_Extracted material_
──────────────────────────────

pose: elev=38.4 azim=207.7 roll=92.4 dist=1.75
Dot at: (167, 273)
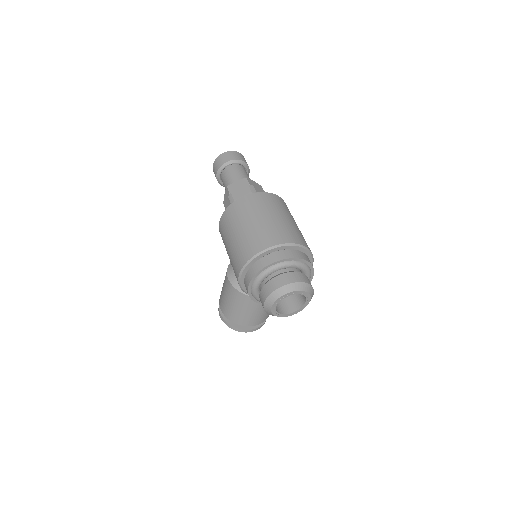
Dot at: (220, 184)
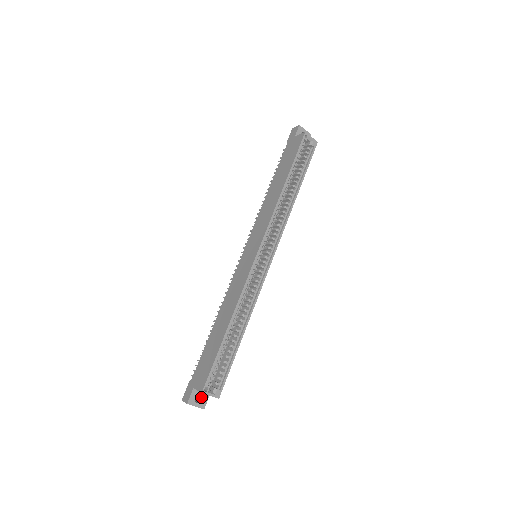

──────────────────────────────

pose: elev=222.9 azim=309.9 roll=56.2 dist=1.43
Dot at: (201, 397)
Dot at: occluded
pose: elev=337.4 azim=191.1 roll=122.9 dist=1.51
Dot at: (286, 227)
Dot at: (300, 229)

──────────────────────────────

Rewrite the stretch from "pose: elev=38.4 azim=207.7" through "Dot at: (220, 184)" with "dist" renamed to "distance" and nothing else altered. Omit the pictures from your answer.

pose: elev=38.4 azim=207.7 roll=92.4 distance=1.75
Dot at: (167, 273)
Dot at: (220, 184)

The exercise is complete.